Records for this exercise:
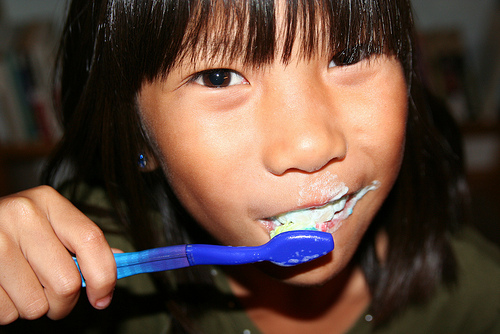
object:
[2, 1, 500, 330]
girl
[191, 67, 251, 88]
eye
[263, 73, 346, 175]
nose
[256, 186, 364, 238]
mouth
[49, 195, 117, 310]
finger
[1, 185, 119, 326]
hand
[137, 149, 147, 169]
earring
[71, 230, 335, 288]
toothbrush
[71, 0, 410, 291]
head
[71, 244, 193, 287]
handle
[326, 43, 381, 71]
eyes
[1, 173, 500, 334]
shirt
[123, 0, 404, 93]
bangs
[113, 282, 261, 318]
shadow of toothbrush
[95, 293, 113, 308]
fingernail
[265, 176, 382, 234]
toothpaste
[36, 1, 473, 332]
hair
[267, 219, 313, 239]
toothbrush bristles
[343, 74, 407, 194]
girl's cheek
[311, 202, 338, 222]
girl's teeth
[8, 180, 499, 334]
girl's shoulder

...

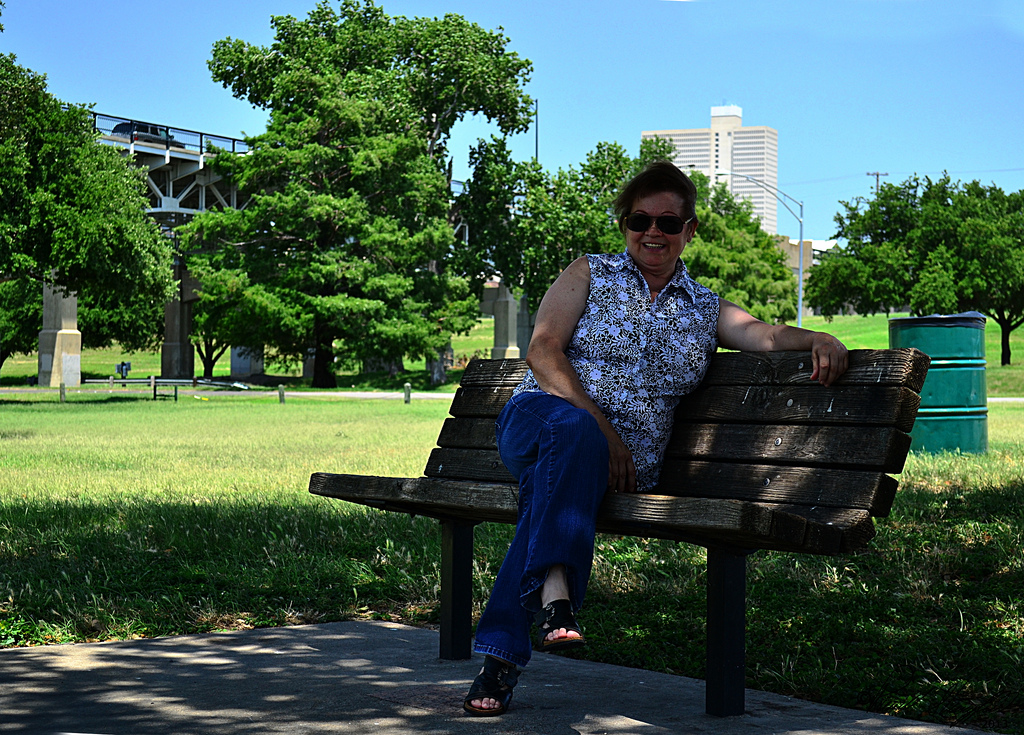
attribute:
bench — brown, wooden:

What is required:
Extract the data word for word, everything from the line containing "[1, 173, 500, 334]" down to the line containing "girl's teeth", with both of those lines included.

Task output:
[1, 173, 500, 334]
shirt
[123, 0, 404, 93]
bangs
[113, 282, 261, 318]
shadow of toothbrush
[95, 293, 113, 308]
fingernail
[265, 176, 382, 234]
toothpaste
[36, 1, 473, 332]
hair
[267, 219, 313, 239]
toothbrush bristles
[343, 74, 407, 194]
girl's cheek
[311, 202, 338, 222]
girl's teeth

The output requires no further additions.